First, the jihadist ideas advocated by ISIS carry certain ideological appeal. This will not evaporate because of the group’s military losses in the region or the deaths of its leaders. Otherwise one could hardly explain the desperate moves by extremists worldwide. Such ideas will continue to encourage some extremists to stage terrorist attacks, and will attract numerous sympathizers, supporters and imitators, even luring them to conduct more “lone wolf” attacks.
 
Second, as the most sophisticated and largest international terrorist organization, ISIS will remain a model for extremists around the world to follow, with its “innovations” in organization, attack tactics and propaganda. As a result, global terrorist activities might reach an even higher level. Since ISIS’ inception, we have seen its combination of conventional combat with guerrilla tactics, and the skilled IT applications in psychological, propaganda and cyber warfare. These breakthroughs are having a strong global effect.
 
Third, the large number of foreign fighters in ISIS will spread to other parts of the world soon after ISIS’ defeat in the Middle East. According to US defense officers, about 60,000 militants affiliated to ISIS have been killed over the past two years in West Asia and North Africa. At the same time, thousands of others have fled the war zone and infiltrated as many as 120 countries. In the late 1980s, the world witnessed the first wave of cross-border proliferation of jihadists, including the formation of al-Qaeda by Osama bin Laden. The veterans, often referred to as “Arabs in Afghanistan”, couldn’t return to their homeland after the end of the Afghan war. Only a few thousand in number, they launched a worldwide surge of terrorist activities. The jihadists active in Iraq and Syria today are more or less on a par with those in the Afghan war, in terms of number, source and capability to mobilize and attack.
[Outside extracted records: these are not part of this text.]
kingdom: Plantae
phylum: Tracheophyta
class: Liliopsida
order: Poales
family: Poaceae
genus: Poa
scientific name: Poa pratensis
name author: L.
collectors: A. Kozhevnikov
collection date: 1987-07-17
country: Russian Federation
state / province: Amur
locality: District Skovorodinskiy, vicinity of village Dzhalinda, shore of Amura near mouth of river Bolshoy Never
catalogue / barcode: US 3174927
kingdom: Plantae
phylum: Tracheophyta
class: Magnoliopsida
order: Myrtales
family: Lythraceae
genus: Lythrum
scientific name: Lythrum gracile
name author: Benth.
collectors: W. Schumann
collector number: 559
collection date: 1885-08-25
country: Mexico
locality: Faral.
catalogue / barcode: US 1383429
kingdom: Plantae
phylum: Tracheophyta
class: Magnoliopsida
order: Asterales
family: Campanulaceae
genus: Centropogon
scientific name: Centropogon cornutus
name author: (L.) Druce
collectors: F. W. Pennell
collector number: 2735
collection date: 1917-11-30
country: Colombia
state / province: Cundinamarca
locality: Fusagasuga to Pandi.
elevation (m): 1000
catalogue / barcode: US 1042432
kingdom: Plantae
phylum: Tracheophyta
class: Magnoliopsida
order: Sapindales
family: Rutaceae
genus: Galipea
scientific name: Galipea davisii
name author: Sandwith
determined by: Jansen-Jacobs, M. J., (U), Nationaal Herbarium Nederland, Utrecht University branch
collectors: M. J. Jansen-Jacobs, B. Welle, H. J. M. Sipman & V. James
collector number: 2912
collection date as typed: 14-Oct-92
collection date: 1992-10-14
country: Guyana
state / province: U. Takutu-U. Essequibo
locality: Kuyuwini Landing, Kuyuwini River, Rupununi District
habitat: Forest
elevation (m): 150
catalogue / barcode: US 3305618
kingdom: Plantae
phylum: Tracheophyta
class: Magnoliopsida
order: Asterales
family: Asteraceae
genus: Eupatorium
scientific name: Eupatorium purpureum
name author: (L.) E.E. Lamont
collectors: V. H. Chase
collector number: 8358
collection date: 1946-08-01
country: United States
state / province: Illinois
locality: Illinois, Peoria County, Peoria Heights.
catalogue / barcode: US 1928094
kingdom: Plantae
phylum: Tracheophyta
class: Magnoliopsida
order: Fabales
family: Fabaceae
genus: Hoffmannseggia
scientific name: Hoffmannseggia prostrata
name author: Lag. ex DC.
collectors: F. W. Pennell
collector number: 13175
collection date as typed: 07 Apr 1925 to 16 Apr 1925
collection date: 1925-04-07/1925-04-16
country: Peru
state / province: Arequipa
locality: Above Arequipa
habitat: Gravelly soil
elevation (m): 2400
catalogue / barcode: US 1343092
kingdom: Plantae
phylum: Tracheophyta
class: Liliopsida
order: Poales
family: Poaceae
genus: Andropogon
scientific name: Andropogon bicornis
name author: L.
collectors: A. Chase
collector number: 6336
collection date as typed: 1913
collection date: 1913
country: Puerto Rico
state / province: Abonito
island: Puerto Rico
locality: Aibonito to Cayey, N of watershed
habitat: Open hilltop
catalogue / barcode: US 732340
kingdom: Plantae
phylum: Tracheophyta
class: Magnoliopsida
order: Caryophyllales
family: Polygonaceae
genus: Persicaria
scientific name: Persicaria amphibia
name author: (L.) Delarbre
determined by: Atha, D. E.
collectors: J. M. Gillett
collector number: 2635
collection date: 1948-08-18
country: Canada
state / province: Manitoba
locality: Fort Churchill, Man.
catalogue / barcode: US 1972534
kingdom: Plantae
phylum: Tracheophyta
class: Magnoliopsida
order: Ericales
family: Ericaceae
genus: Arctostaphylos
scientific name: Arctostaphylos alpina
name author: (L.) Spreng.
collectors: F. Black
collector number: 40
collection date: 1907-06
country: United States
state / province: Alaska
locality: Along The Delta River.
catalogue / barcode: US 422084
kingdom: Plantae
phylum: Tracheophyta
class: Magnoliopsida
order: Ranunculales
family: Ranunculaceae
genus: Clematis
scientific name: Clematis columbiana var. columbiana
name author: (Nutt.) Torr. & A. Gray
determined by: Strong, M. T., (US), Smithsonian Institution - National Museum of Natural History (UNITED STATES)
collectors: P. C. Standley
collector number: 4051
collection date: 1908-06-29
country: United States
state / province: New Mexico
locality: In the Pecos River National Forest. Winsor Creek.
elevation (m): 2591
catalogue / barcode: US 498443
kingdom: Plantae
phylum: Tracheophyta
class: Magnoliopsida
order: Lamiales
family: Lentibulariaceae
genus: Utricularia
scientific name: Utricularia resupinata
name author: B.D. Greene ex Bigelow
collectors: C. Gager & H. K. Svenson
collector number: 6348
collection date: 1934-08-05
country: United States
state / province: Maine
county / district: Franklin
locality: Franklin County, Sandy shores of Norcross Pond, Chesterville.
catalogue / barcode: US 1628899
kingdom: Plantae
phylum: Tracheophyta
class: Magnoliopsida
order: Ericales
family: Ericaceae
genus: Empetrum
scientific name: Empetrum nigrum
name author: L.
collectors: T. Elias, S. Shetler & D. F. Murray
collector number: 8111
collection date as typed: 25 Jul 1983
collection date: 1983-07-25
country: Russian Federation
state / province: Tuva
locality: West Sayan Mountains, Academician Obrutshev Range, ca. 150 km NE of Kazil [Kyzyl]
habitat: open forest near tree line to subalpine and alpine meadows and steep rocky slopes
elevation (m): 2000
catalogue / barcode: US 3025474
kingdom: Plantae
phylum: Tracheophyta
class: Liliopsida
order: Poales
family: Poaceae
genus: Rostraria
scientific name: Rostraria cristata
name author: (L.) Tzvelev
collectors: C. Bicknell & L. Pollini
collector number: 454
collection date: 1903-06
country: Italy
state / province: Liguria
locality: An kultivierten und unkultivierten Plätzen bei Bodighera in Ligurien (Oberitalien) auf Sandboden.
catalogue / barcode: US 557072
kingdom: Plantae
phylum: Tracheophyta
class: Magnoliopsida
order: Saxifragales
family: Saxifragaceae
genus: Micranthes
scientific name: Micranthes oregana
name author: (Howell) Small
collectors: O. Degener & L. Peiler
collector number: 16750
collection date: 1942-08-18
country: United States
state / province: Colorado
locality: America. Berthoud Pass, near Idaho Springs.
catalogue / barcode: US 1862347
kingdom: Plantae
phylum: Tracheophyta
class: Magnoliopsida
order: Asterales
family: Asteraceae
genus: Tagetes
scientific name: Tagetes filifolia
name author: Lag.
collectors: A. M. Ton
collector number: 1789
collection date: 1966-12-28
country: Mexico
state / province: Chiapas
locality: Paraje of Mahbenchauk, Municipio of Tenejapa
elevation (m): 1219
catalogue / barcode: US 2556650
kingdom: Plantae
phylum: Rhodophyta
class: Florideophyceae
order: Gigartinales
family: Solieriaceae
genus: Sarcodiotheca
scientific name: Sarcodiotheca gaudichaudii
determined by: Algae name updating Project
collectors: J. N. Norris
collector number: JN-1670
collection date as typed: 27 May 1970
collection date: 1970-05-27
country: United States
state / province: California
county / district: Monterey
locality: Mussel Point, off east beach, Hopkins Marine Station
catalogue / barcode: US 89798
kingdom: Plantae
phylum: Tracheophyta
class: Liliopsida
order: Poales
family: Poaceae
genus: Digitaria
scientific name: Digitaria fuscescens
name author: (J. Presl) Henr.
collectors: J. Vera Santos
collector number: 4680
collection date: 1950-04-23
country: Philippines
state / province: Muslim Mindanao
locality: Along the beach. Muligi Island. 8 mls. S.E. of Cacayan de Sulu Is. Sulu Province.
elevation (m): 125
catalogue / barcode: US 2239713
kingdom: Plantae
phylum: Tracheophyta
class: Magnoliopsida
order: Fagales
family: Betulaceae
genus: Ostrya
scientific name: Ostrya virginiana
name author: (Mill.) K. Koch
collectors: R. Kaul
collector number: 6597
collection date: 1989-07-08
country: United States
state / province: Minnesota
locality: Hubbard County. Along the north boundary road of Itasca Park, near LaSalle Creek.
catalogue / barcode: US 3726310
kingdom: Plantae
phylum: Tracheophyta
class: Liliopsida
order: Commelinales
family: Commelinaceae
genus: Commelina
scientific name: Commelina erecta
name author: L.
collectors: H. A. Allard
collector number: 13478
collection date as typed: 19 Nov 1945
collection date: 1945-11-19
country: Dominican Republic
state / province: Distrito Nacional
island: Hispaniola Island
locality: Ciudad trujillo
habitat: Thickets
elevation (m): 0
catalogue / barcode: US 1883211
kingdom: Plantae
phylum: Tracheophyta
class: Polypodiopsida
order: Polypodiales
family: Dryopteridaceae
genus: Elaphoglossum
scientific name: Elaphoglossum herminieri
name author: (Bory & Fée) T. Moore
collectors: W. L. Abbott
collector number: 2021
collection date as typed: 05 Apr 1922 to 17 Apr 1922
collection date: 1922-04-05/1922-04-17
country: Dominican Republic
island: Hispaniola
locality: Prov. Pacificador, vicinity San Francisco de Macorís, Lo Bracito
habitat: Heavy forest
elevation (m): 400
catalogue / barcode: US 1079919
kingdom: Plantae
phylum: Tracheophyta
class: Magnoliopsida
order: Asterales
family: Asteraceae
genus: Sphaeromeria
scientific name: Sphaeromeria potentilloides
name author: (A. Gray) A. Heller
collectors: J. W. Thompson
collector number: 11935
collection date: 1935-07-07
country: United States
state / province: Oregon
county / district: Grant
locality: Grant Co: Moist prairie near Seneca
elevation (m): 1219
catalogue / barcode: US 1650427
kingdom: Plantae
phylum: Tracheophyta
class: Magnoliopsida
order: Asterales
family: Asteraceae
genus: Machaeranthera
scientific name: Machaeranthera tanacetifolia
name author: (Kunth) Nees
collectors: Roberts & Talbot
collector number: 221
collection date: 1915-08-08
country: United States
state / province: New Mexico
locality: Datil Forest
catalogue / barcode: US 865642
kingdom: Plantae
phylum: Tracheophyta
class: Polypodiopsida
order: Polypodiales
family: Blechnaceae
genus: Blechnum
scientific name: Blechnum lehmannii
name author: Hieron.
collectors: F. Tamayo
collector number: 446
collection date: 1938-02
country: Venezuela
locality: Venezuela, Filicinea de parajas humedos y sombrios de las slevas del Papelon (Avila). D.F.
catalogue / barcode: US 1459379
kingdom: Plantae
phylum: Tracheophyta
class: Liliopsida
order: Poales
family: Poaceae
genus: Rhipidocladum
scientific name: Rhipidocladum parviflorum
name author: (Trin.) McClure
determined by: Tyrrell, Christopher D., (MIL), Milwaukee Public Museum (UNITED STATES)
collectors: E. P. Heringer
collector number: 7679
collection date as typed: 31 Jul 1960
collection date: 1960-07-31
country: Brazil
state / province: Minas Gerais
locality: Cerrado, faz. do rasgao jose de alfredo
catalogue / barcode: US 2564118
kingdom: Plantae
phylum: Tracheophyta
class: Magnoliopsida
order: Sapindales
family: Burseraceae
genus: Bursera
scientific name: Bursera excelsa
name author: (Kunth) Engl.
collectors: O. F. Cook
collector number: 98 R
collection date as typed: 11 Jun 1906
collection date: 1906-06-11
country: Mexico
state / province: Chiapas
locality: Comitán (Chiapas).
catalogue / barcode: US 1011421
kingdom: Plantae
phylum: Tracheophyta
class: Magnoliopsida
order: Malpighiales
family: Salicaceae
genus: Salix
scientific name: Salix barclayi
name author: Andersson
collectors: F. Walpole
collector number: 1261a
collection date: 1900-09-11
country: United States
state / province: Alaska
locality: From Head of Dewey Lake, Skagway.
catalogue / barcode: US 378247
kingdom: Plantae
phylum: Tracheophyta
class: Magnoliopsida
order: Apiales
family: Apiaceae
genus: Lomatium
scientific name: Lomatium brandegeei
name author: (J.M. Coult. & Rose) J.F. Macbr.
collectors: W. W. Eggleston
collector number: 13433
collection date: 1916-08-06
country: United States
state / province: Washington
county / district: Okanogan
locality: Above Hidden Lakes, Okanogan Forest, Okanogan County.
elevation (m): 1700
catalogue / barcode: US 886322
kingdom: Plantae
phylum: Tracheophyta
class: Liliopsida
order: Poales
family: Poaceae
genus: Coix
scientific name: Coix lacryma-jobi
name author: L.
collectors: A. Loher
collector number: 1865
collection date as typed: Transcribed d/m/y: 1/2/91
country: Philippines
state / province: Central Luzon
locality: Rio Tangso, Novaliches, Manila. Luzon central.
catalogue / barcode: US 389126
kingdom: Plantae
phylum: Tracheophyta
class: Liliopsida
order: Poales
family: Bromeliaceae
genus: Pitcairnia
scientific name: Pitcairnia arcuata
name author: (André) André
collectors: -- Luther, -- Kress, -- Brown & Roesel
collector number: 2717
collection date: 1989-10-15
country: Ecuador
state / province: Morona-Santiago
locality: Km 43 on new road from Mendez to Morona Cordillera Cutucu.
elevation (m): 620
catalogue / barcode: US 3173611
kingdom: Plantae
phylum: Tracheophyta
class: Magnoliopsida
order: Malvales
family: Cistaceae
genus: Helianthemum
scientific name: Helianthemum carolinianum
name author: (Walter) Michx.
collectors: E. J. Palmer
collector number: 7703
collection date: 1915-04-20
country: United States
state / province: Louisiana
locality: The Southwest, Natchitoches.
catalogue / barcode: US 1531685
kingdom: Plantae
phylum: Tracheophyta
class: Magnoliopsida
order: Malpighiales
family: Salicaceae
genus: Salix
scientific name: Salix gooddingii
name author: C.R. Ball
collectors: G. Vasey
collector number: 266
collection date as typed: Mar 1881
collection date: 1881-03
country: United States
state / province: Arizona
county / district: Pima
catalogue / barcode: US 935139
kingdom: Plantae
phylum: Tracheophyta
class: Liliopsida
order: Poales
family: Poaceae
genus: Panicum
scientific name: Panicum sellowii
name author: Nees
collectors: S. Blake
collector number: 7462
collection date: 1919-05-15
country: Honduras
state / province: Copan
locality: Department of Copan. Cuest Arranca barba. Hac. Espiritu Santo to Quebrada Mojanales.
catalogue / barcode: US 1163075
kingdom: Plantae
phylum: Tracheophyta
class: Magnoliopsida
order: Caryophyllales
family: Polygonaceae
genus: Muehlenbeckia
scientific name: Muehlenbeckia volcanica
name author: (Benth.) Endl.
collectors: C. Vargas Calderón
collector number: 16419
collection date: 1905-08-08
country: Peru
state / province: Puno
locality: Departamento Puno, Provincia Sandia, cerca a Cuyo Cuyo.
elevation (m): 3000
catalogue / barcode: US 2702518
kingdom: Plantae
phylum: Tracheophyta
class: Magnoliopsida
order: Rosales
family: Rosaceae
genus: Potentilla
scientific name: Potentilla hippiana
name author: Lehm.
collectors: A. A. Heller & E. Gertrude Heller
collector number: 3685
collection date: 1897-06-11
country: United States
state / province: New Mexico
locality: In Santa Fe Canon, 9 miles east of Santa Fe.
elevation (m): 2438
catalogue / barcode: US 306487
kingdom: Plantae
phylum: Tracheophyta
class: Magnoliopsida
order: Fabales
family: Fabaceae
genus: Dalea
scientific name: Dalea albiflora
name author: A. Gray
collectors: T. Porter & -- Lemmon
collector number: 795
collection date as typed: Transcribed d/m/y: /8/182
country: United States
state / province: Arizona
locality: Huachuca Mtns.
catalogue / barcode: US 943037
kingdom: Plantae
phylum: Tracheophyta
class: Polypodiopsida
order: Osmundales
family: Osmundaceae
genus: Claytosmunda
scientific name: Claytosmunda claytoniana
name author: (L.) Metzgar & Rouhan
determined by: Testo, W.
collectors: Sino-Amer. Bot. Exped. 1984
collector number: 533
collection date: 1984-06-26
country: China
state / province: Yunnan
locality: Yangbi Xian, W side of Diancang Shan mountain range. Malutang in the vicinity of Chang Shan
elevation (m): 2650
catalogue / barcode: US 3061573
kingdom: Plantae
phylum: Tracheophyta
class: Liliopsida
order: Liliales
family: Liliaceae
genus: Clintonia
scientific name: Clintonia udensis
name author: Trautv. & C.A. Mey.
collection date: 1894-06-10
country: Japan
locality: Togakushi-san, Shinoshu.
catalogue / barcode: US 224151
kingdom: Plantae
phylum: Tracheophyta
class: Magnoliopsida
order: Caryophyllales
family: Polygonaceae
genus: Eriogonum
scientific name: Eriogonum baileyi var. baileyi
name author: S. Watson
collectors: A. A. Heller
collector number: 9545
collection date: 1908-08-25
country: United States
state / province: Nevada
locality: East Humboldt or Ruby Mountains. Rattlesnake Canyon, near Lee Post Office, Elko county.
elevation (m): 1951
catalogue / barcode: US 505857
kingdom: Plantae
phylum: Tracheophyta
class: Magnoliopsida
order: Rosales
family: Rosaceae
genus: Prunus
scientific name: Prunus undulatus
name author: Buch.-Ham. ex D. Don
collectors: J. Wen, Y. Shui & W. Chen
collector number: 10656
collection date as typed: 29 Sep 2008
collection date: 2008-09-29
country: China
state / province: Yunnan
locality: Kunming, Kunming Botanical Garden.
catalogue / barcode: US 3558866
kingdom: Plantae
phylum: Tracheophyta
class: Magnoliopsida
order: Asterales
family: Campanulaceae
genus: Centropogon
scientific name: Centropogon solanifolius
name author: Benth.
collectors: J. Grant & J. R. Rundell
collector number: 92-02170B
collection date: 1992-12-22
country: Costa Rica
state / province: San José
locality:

In his recent speech, Lieutenant General Michael Nagata, director of the Strategic Operational Planning at the National Counterterrorism Center, said that foreign terrorists in Iraq and Syria have brought “the largest foreign-fighter challenge the world has seen in the modern age”.
 
Finally, the violent conflicts and turbulence in Iraq and Syria, which seem endless and can hardly be addressed within a short period, will provide even more space for ISIS. As we all know, what is happening in the two countries is not simply a civil war, but a cauldron of complexities involving strategic rivalry between powers outside as well as inside the region, the sectarian wrangling between the Shias and Sunnis, and the conflicting interests between the Kurds and other ethnic groups in the region. Until a political consensus is reached among all parties, in particular a compromise between United States and Russia, the conflict in Syria is very unlikely to calm down in the near future. Even when the country is reunited, it will be by no means an easy task to root out all sorts of jihadists and terrorists given the devastated economy and rival factions in the nation.
 
Two new worrying signs have emerged over the past year. One is the noticeable increase of ISIS operations in the neighbors of Iraq and Syria, such as Turkey, Yemen and Libya, as well as in the adjacent European countries. The other is the rise across the globe of ISIS-related “lone wolf” attackers, who have no organization or line of command. This is certainly something ominous for the international community that has already been marred by global terrorism.